■ Exercise: Take the line with "(94, 320) = (286, 210): radio" as the first line and the last line of the data as the final one. Write out those lines exactly, and no others.

■ Provided data:
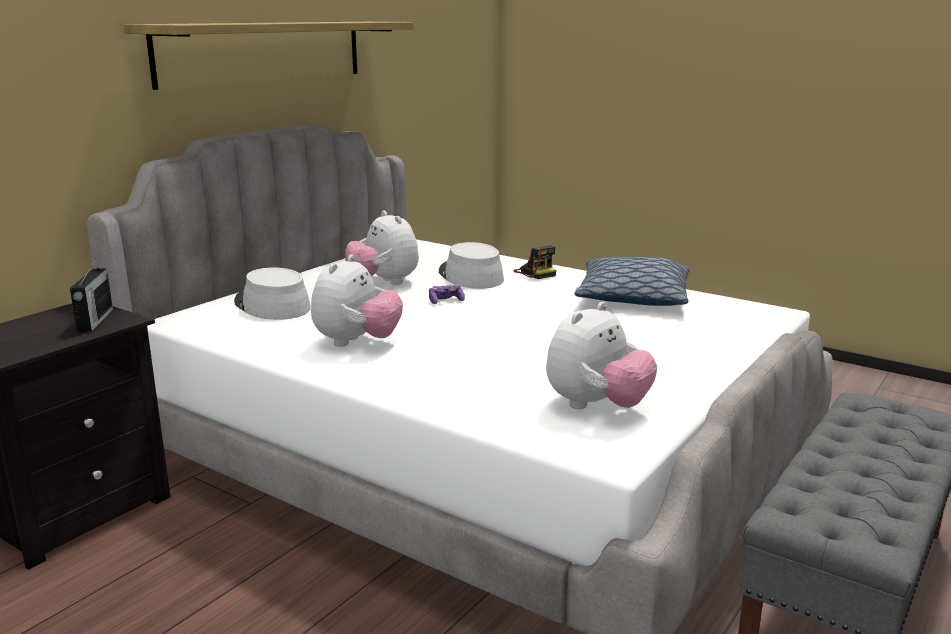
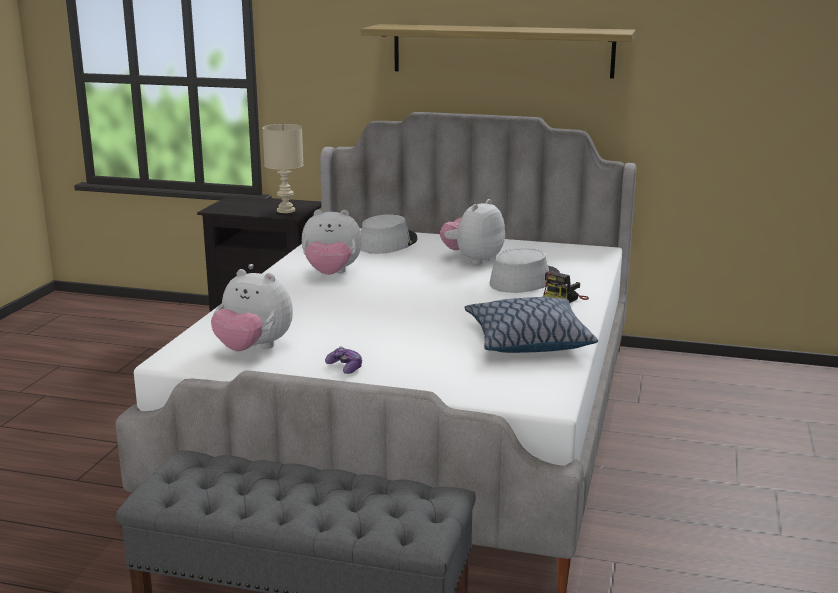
camera: 70 degrees right, 0 degrees up
(94, 320) = (286, 210): radio -> beige table lamp
(445, 301) = (446, 282): game controller -> game controller (345, 367)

■ Answer section:
(94, 320) = (286, 210): radio -> beige table lamp
(445, 301) = (446, 282): game controller -> game controller (345, 367)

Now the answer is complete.